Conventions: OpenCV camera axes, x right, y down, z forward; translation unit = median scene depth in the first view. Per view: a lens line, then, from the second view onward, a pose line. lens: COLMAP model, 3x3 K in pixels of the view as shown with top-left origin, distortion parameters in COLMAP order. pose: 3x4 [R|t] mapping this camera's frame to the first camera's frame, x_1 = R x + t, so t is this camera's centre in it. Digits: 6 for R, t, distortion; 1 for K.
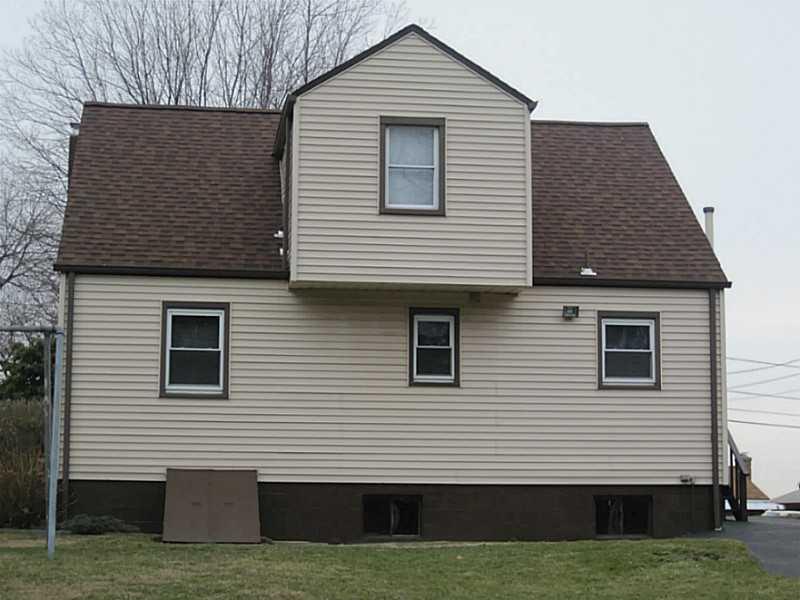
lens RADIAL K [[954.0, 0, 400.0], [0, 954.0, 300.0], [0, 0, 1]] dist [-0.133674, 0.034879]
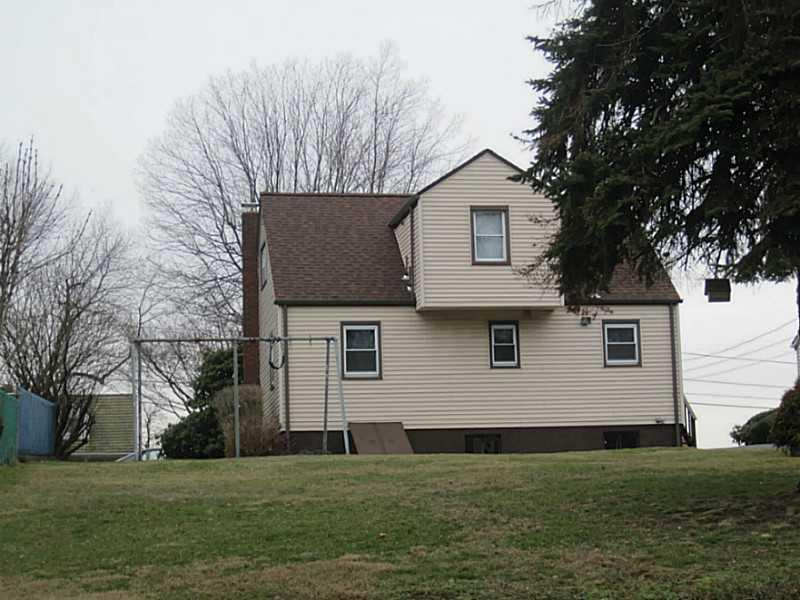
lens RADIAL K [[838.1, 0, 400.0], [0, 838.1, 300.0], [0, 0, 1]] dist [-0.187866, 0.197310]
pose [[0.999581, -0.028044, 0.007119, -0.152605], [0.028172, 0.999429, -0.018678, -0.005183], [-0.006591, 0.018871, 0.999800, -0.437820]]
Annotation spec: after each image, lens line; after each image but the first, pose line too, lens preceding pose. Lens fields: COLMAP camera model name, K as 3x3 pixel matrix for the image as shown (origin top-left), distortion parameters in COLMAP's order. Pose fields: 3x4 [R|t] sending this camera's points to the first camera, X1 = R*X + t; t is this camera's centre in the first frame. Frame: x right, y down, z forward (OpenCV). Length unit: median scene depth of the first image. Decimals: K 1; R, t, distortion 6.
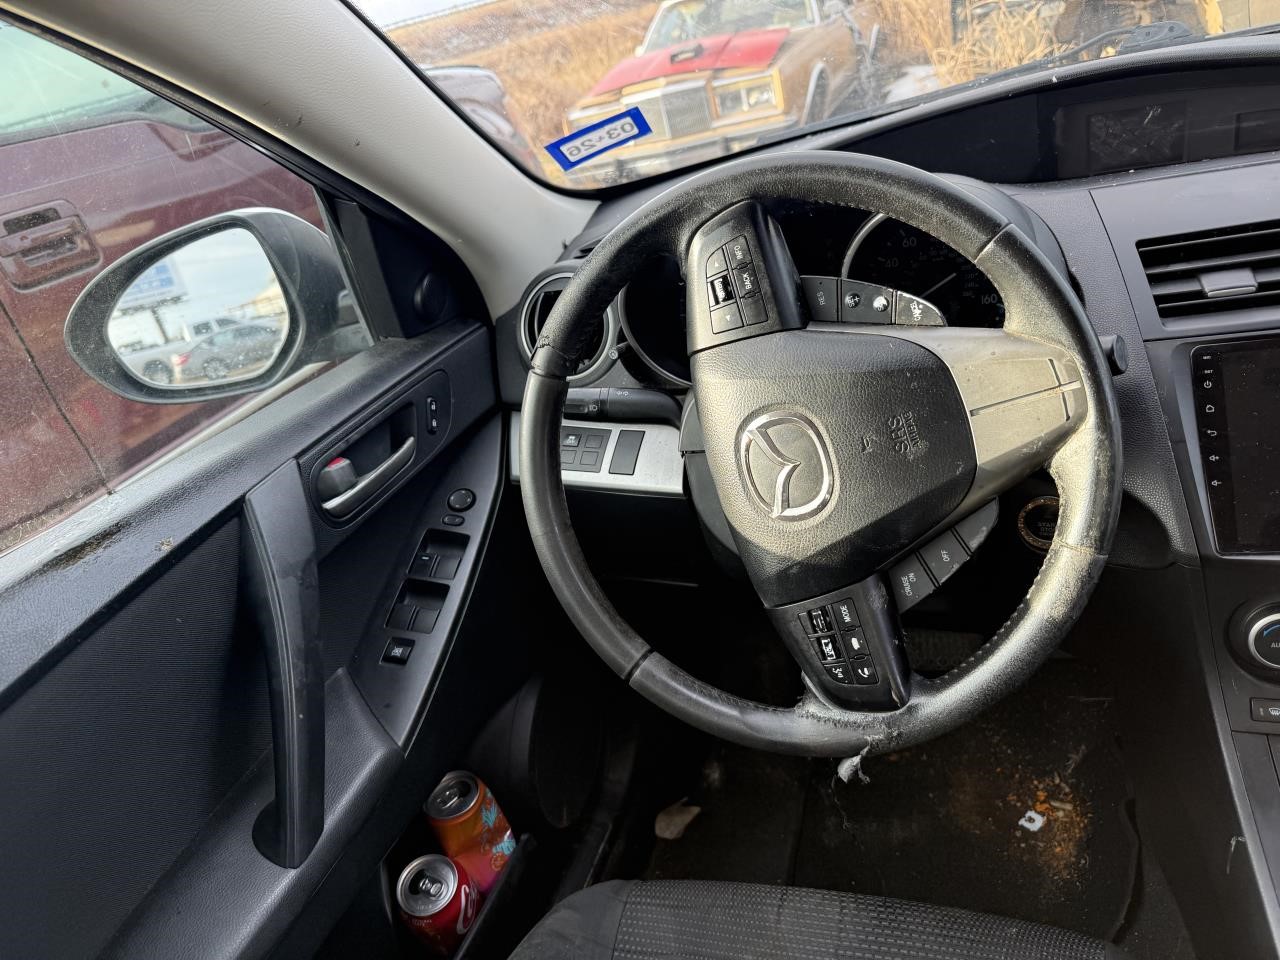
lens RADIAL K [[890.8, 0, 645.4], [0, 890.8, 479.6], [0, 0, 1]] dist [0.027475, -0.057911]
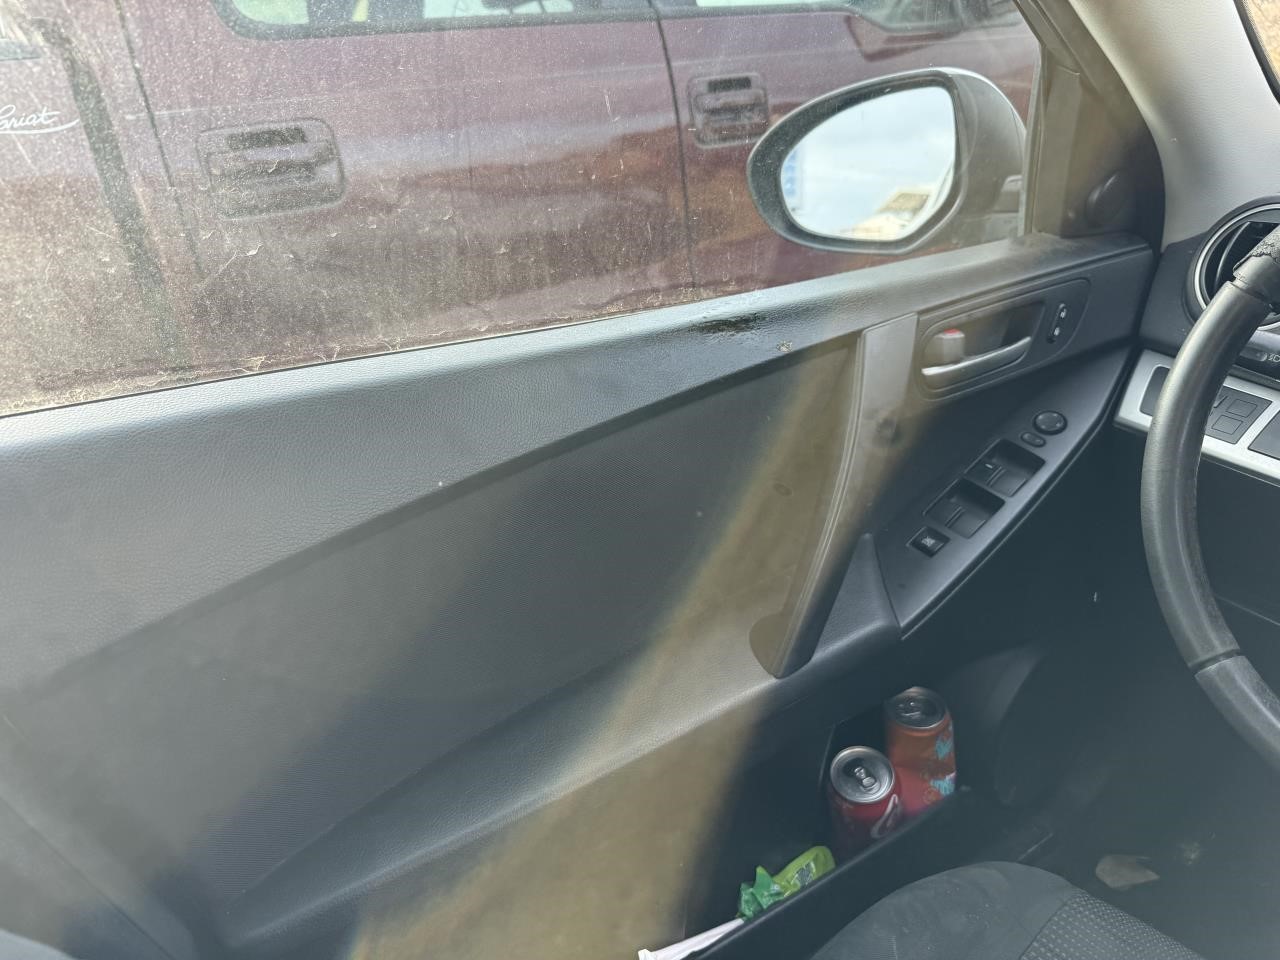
____________
_WORK TO BE COMPLETED_: Echo the rows from their start up to and including the line with "0.018871, 0.999800, -0.437820]]", leaving out the pictures.

_EXERCISE RESPONSE_:
Conventions: OpenCV camera axes, x right, y down, z forward; translation unit = median scene depth in the first view. Per view: a lens line, then, from the second view onward, a pose line. lens: COLMAP model, 3x3 K in pixels of the view as shown with top-left origin, distortion parameters in COLMAP order. pose: 3x4 [R|t] mapping this camera's frame to the first camera's frame, x_1 = R x + t, so t is this camera's centre in it. Digits: 6 for R, t, distortion; 1 for K.
lens RADIAL K [[954.0, 0, 400.0], [0, 954.0, 300.0], [0, 0, 1]] dist [-0.133674, 0.034879]
lens RADIAL K [[838.1, 0, 400.0], [0, 838.1, 300.0], [0, 0, 1]] dist [-0.187866, 0.197310]
pose [[0.999581, -0.028044, 0.007119, -0.152605], [0.028172, 0.999429, -0.018678, -0.005183], [-0.006591, 0.018871, 0.999800, -0.437820]]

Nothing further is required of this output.